I missed one thing: the system cannot hibernate/suspend using a swap partition encrypted with a volatile random key. So, dracut is not failing because the initrd should not contain its crypttab entry. But, the installer should not add a resume= parameter to the grub command line in this case. I cannot reproduce it with Leap 15.4 Build208.2, so I must assume that the installer issue is already fixed.

(In reply to Neil Rickert from comment #1)
> I just tried a test install of Tumbleweed 20220404
> 
> I set it up the same way (with randomly encrypted swap).
> 
> Tumbleweed boots up fine this way.  So the problem may be limited to Leap
> 15.4

Indeed.
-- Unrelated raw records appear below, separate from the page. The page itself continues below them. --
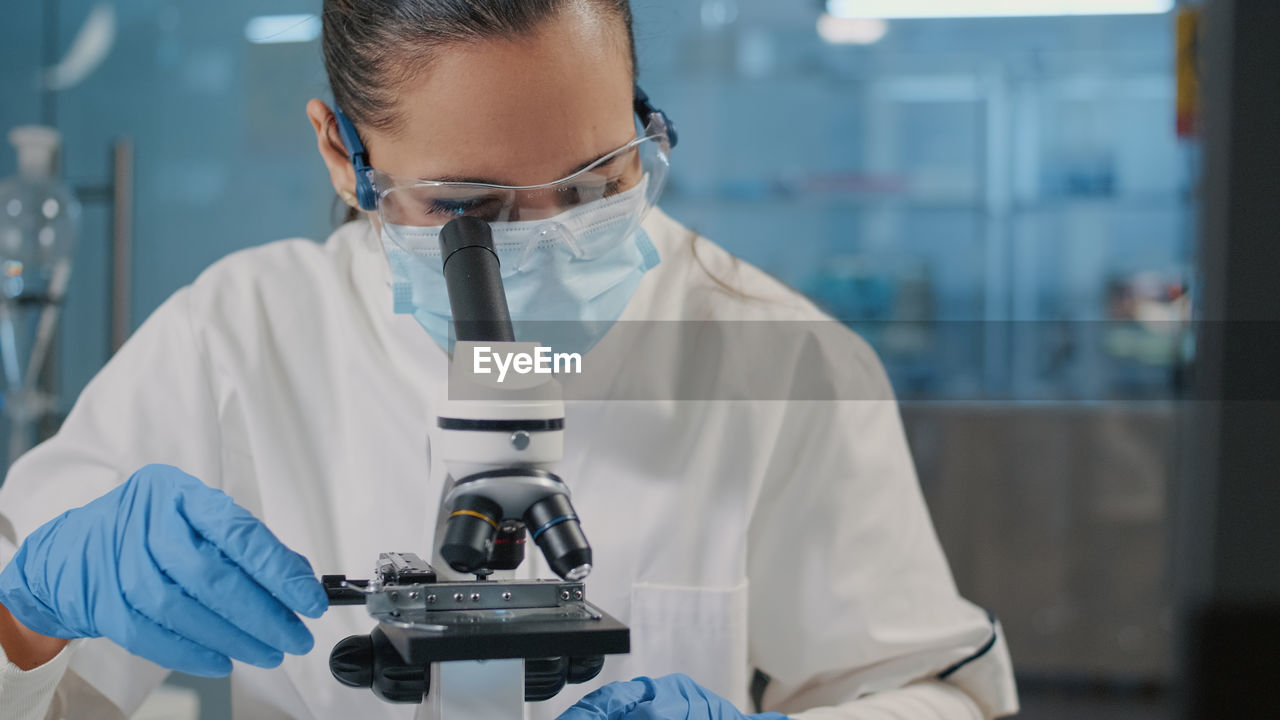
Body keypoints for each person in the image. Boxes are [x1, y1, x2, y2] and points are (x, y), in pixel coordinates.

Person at [0, 1, 1019, 718]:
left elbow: (927, 691)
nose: (549, 248)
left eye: (593, 184)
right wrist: (28, 615)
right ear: (339, 155)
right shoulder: (240, 335)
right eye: (467, 210)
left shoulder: (777, 359)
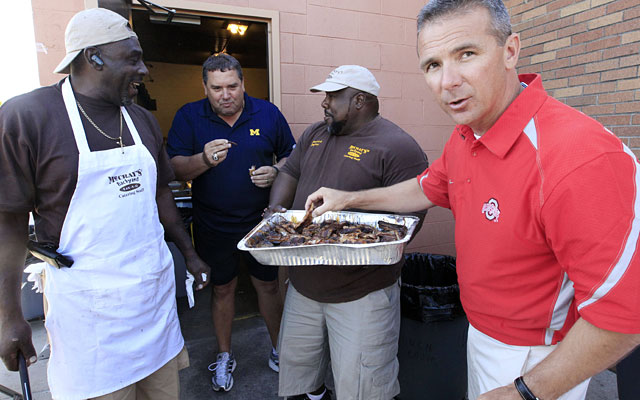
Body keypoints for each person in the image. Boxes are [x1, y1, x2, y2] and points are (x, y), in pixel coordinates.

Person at [305, 2, 640, 400]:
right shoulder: (468, 134)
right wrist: (350, 198)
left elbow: (624, 317)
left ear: (510, 51)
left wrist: (524, 392)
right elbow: (426, 188)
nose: (448, 81)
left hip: (537, 358)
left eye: (466, 54)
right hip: (479, 332)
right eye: (432, 65)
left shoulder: (581, 156)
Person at [0, 7, 210, 400]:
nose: (144, 69)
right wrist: (8, 316)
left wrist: (189, 252)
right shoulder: (28, 117)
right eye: (132, 58)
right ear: (92, 57)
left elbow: (161, 192)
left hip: (151, 306)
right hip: (90, 320)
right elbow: (7, 222)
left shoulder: (141, 119)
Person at [266, 65, 429, 400]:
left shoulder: (397, 146)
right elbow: (290, 172)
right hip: (304, 287)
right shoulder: (315, 134)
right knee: (300, 376)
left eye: (332, 97)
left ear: (359, 101)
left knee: (363, 386)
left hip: (361, 293)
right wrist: (275, 210)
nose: (325, 103)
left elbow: (412, 218)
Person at [166, 53, 295, 392]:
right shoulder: (189, 116)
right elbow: (174, 168)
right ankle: (224, 354)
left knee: (267, 286)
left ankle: (280, 349)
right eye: (217, 88)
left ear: (243, 83)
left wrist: (277, 171)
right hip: (213, 222)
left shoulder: (267, 113)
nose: (225, 95)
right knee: (222, 289)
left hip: (261, 223)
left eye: (232, 86)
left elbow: (292, 156)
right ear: (205, 88)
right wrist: (203, 160)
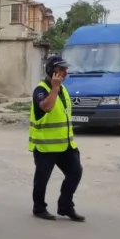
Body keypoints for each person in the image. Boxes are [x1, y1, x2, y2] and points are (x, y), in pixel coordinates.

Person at [30, 55, 85, 222]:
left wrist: (57, 88)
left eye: (65, 70)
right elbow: (46, 108)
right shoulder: (41, 90)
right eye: (61, 70)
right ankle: (39, 208)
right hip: (46, 146)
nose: (64, 73)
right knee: (42, 180)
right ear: (51, 71)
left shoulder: (63, 89)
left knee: (75, 172)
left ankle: (66, 206)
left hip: (66, 144)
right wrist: (54, 88)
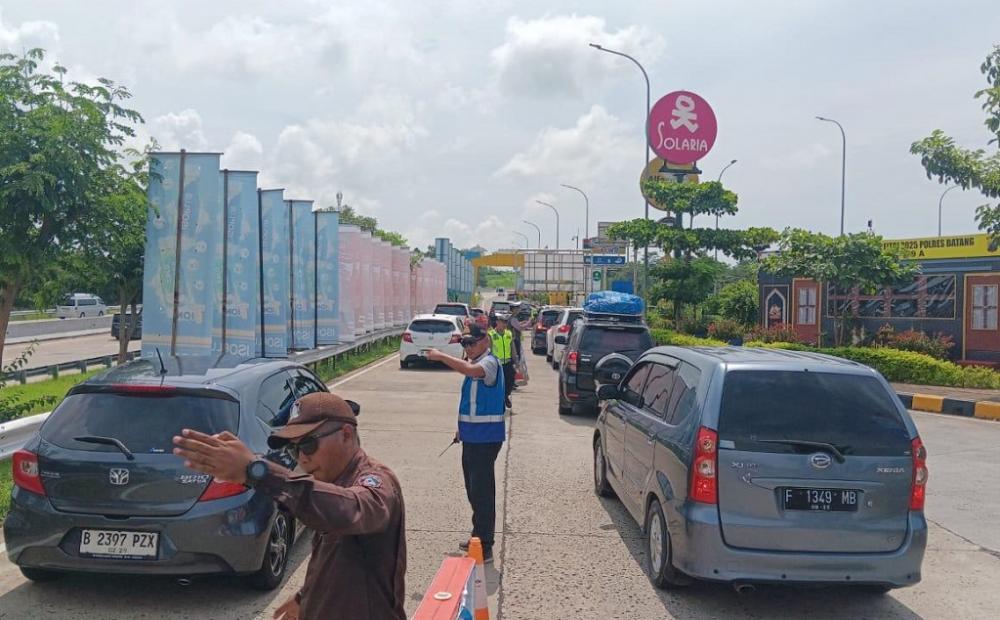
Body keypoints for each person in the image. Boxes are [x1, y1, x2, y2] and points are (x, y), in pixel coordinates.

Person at [172, 392, 406, 620]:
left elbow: (351, 511)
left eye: (308, 445)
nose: (302, 459)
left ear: (345, 434)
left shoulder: (375, 481)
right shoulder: (331, 483)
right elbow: (334, 561)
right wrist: (305, 597)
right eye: (293, 450)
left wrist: (258, 472)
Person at [425, 325, 505, 563]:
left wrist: (441, 356)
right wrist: (462, 430)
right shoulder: (479, 362)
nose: (468, 348)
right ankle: (477, 536)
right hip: (472, 437)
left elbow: (470, 371)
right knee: (473, 490)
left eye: (472, 343)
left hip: (486, 438)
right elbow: (473, 404)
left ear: (485, 341)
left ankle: (485, 545)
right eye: (464, 345)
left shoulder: (489, 363)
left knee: (482, 492)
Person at [489, 313, 516, 410]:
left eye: (505, 322)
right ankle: (500, 401)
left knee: (510, 381)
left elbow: (512, 347)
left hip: (508, 362)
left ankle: (506, 396)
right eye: (502, 322)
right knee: (498, 384)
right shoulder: (491, 334)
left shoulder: (508, 333)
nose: (504, 325)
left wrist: (516, 361)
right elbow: (490, 349)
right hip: (497, 364)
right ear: (497, 322)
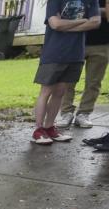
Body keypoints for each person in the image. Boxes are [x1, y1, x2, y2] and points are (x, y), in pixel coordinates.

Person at [32, 0, 101, 145]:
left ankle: (49, 127)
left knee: (60, 92)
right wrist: (83, 20)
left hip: (75, 53)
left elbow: (95, 22)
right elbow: (55, 24)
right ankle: (38, 130)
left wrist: (66, 25)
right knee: (46, 91)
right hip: (54, 53)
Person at [58, 0, 109, 128]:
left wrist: (88, 11)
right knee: (68, 80)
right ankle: (66, 113)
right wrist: (94, 12)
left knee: (94, 82)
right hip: (74, 40)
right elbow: (64, 12)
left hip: (102, 42)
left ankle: (84, 113)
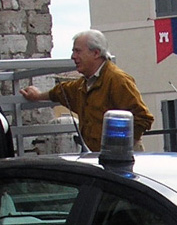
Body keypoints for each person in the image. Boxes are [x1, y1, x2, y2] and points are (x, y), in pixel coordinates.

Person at [21, 29, 153, 152]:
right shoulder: (83, 84)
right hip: (98, 156)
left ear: (96, 53)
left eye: (78, 51)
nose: (73, 56)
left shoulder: (117, 80)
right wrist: (37, 96)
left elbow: (142, 118)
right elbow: (61, 93)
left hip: (120, 157)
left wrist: (120, 146)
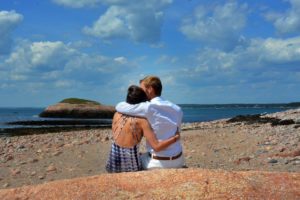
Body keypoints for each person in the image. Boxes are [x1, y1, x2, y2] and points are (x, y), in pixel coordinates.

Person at [106, 85, 180, 173]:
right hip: (130, 166)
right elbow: (157, 147)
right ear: (142, 103)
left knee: (142, 154)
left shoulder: (116, 114)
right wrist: (175, 138)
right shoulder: (142, 121)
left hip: (113, 160)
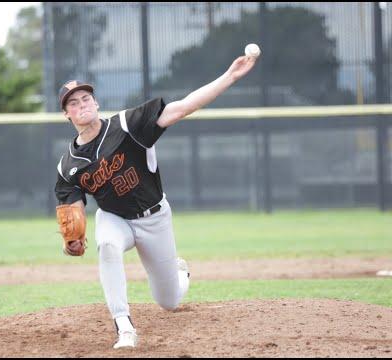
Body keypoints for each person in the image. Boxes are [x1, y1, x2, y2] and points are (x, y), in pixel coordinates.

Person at [54, 54, 257, 349]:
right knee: (107, 245)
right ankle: (124, 327)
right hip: (115, 218)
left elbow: (185, 106)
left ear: (96, 103)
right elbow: (72, 212)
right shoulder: (68, 166)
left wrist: (230, 76)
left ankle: (180, 271)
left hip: (154, 218)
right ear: (66, 114)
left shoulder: (128, 124)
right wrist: (71, 241)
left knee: (169, 300)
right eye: (73, 103)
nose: (81, 104)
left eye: (86, 98)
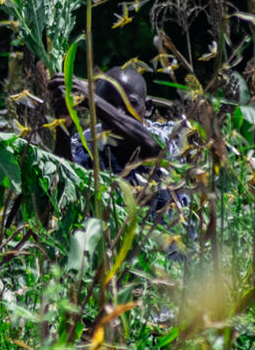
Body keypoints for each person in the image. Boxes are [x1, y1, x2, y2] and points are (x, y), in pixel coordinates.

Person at [50, 67, 192, 239]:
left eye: (130, 104)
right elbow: (64, 184)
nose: (119, 113)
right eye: (110, 105)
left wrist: (93, 100)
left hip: (174, 260)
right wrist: (64, 124)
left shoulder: (172, 136)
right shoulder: (84, 144)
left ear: (147, 108)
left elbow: (153, 149)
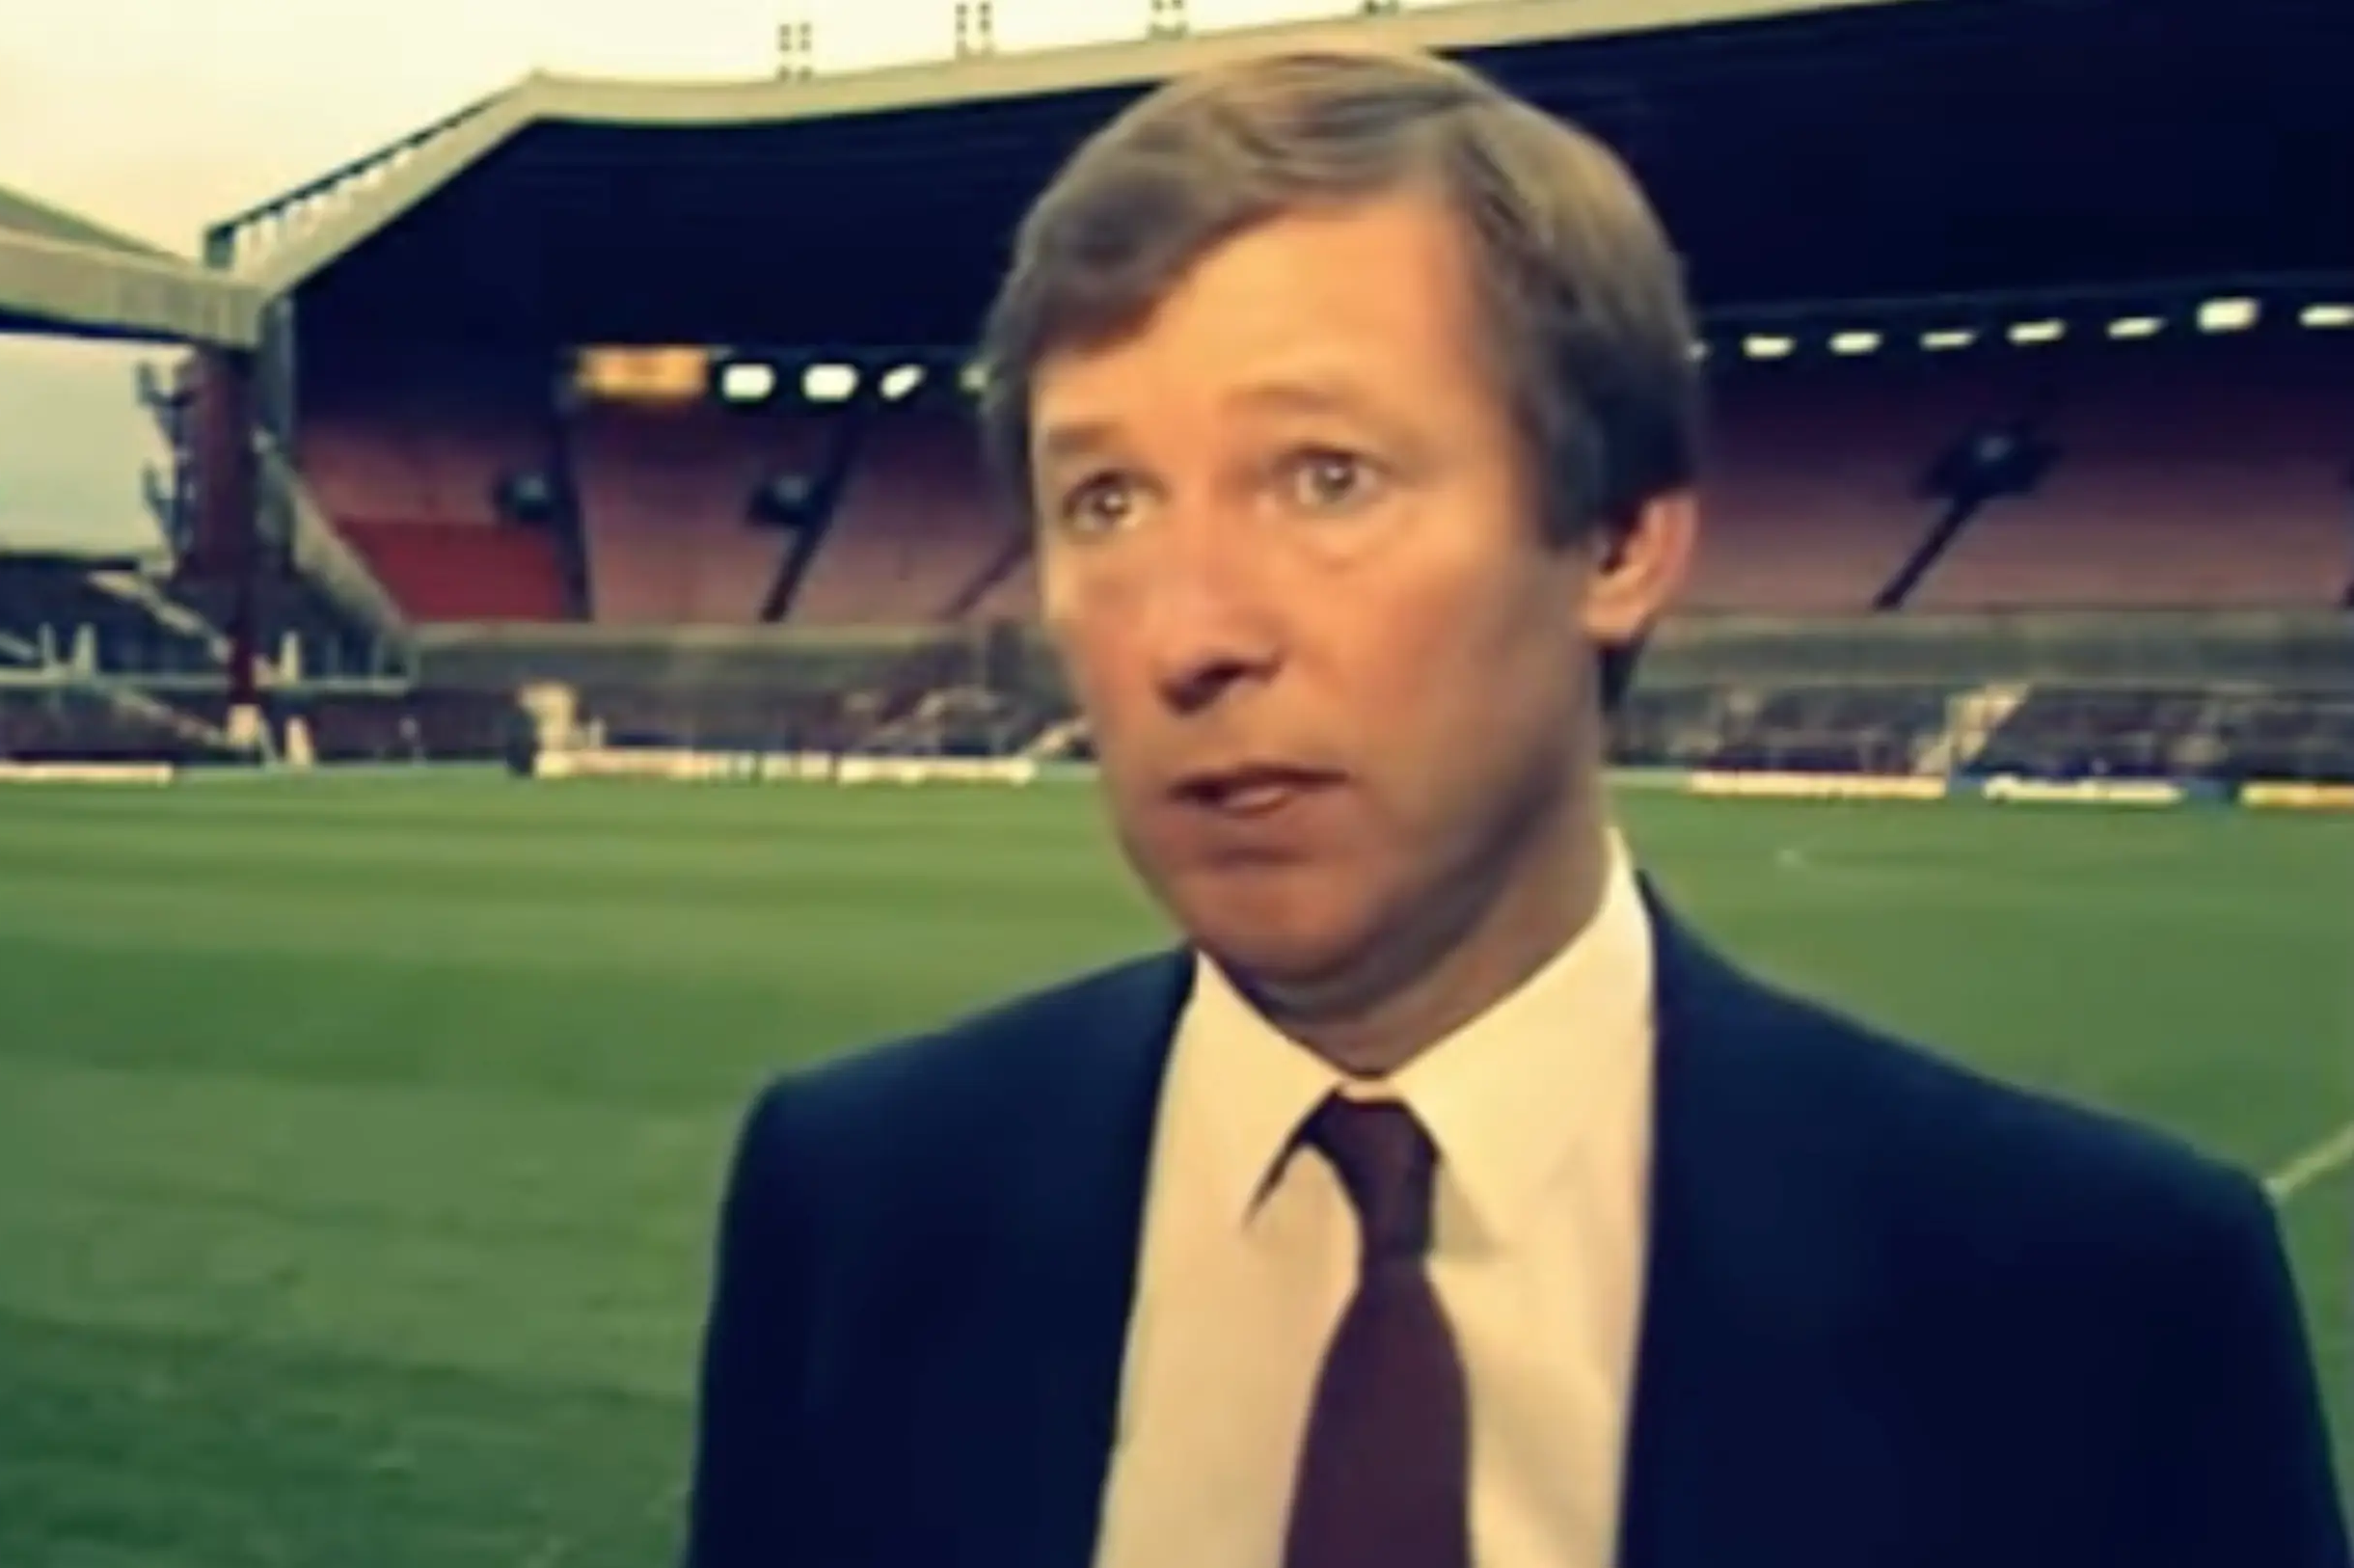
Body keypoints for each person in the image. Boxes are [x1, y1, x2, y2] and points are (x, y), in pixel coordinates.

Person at [682, 45, 2347, 1568]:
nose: (1189, 630)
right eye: (1104, 497)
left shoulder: (2106, 1308)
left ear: (1617, 540)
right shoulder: (859, 1205)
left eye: (1325, 474)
I cannot reproduce it with TW.


Thanks to this bug report we found a couple of issues related to the inclusion of the dracut resume module:
- The resume module is being added even if there is not any suitable swap.
- The sanity check of the resume module can be improved by verifying if the kernel command line contains a resume= argument pointing to a volatile swap.

TW PR: https://github.com/openSUSE/dracut/pull/171
Comment 10 Neil Rickert 2022-04-11 18:59:31 UTC
Created attachment 858046 [details]
Yast logs from an install of Build208.2 (Leap 15.4 Beta)

>I cannot reproduce
>it with Leap 15.4 Build208.2, so I must assume that the installer issue is
>already fixed.

No, the installer is not fixed.  I did test this with Build208.2.

I just did another test, again with Build208.2.  And again, the problem occurred.  My install took the defaults for booting, and these included the "resume=" parameter.  I am attaching the Yast logs for this install.
Comment 11 Antonio Feijoo 2022-04-12 06:31:08 UTC
(In reply to Neil Rickert from comment #10)
> Created attachment 858046 [details]
> Yast logs from an install of Build208.2 (Leap 15.4 Beta)
> 
> >I cannot reproduce
> >it with Leap 15.4 Build208.2, so I must assume that the installer issue is
> >already fixed.
> 
> No, the installer is not fixed.  I did test this with Build208.2.
> 
> I just did another test, again with Build208.2.  And again, the problem
> occurred.  My install took the defaults for booting, and these included the
> "resume=" parameter.  I am attaching the Yast logs for this install.

I can't find any reference to resume=/dev/mapper/cr_swap on the kernel command line by searching the YaST logs... Anyway, there is no dracut issue here, I'll pass this bug to the YaST team so they can verify if the installer part is solved and close it.